Un prince, poursuit-il, qui ne se conduira pas selon les lois de l’équité, n’aura pour ministres que des âmes basses, qui flatteront ses inclinations, et qui n’auront nulle attention à faire observer les lois. Ensuite ce grand nombre de mandarins, qui suivent d’ordinaire le style de la cour, ne chercheront que les honneurs et les commodités de leurs charges, et en négligeront les devoirs ; le peuple qui verra cette transgression générale des lois et de la justice, n’aura plus rien qui le retienne : il ne craindra plus d’enfreindre les lois de l’empire, il vivra sans frein, et lâchera la bride à ses passions. Je le demande : un royaume subsistera-t-il longtemps dans cet état ?

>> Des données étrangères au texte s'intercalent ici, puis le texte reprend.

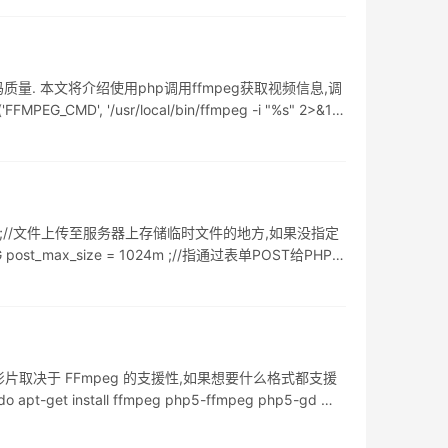
质量. 本文将介绍使用php调用ffmpeg获取视频信息,调
, '/usr/local/bin/ffmpeg -i "%s" 2>&1');
mp_dir ;//文件上传至服务器上存储临时文件的地方,如果没指定
t_max_size = 1024m ;//指通过表单POST给PHP的
读取影片取决于 FFmpeg 的支援性,如果想要什么格式都支援
install ffmpeg php5-ffmpeg php5-gd 撷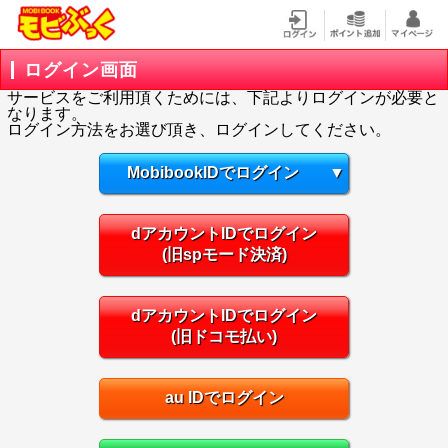
ログイン画面
サービスをご利用頂くためには、下記よりログインが必要と
なります。
ログイン方法をお選び頂き、ログインしてください。
MobibookIDでログイン
▼
dアカウントIDでログイン
(旧spモード決済)
dアカウントIDでログイン
(旧ドコモ払い)
au IDでログイン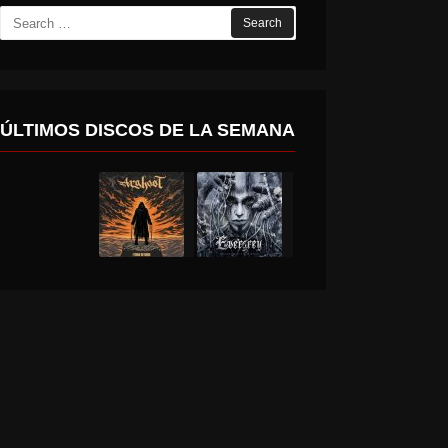
Search
for:
ÚLTIMOS DISCOS DE LA SEMANA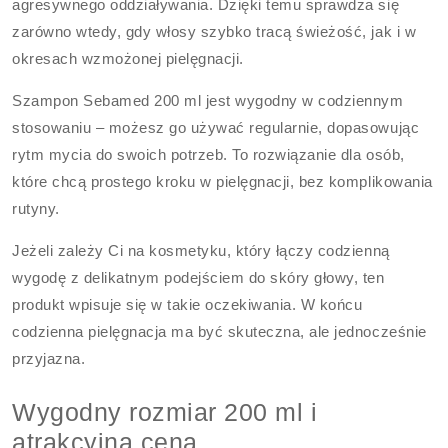
agresywnego oddziaływania. Dzięki temu sprawdza się
zarówno wtedy, gdy włosy szybko tracą świeżość, jak i w
okresach wzmożonej pielęgnacji.
Szampon Sebamed 200 ml jest wygodny w codziennym
stosowaniu – możesz go używać regularnie, dopasowując
rytm mycia do swoich potrzeb. To rozwiązanie dla osób,
które chcą prostego kroku w pielęgnacji, bez komplikowania
rutyny.
Jeżeli zależy Ci na kosmetyku, który łączy codzienną
wygodę z delikatnym podejściem do skóry głowy, ten
produkt wpisuje się w takie oczekiwania. W końcu
codzienna pielęgnacja ma być skuteczna, ale jednocześnie
przyjazna.
Wygodny rozmiar 200 ml i
atrakcyjna cena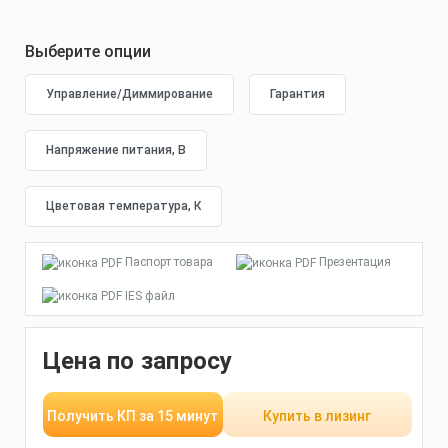
Выберите опции
Паспорт товара
Презентация
IES файл
Цена по запросу
Получить КП за 15 минут
Купить в лизинг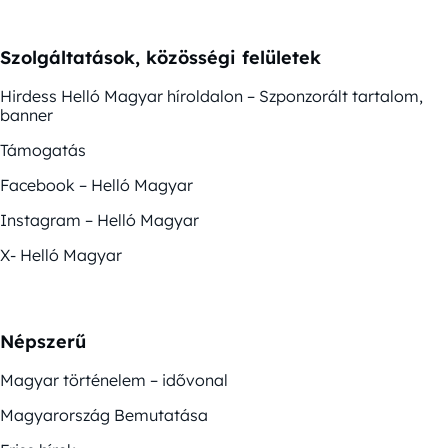
Szolgáltatások, közösségi felületek
Hirdess Helló Magyar híroldalon – Szponzorált tartalom,
banner
Támogatás
Facebook – Helló Magyar
Instagram – Helló Magyar
X- Helló Magyar
Népszerű
Magyar történelem – idővonal
Magyarország Bemutatása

Il faut donc qu’un prince soit amateur de la sagesse et de l’équité : il faut qu’un ministre soit fidèle à son prince, et prompt à exécuter ses ordres. Lui sera-t-il fidèle, s’il ne songe qu’à lui complaire, et à flatter ses passions ? S’il ne lui met pas devant les yeux les vertus héroïques des anciens empereurs, ces grands modèles, que tout sage prince doit imiter.

Mencius fait voir ensuite que rien ne contribue davantage au renversement d’un royaume, que l’exercice injuste de l’autorité royale.

Il y a un art, dit-il, de maintenir son autorité : c’est d’entretenir les peuples dans la fidélité qu’ils doivent à leur prince. Le moyen de les rendre fidèles, c’est de gagner leurs cœurs : le cœur des peuples se gagne aisément, quand l’autorité est dirigée par l’amour de la justice, et par le désir de procurer le bien public. Un loutre, continue-t-il, qui tend sans cesse des pièges aux poissons, les oblige de se cacher au fond des eaux. Un milan qui voltige en l’air à l’entour des petits oiseaux, les fait trembler, et les contraint de se retirer dans le creux des arbres : c’est ainsi qu’autrefois ces princes barbares Kié et Tcheou jetaient l’effroi et la terreur parmi les peuples, et les forçaient de chercher un asile auprès des sages princes Tching tang et Vou vang dont on vantait partout la douceur, l’équité, et la clémence.

L’on sait ce que produisit la tyrannie que Tcheou exerçait sur ses peuples. Le prince Pe y d’une part, et le sage Tay kong de l’autre, se dérobèrent à ses cruautés, en cherchant une retraite sur les bords de la mer. La renommée faisait retentir de toutes parts les grandes vertus du prince Ven vang : sa piété, sa clémence, sa justice, la bonté de son cœur tendre et compatissant, le soin qu’il prenait des vieillards, des pupilles, des veuves, et des orphelins. Que faisons-nous ici ? dirent ces deux sages. Allons trouver ce sage roi, et attachons-nous pour toujours à son service. Ils le firent ; mais de quelle impression le peuple ne fut-il pas frappé, quand il vit la démarche de ces deux hommes si illustres par leur naissance et par leurs emplois, si vénérables par leur âge et par leurs vertus, et qui étaient regardés comme les pères de la patrie ? Cet exemple entraîna tout l’empire. Tcheou fut abandonné de ses sujets, et contraint de descendre malgré lui de son trône, et de le céder à Ven vang.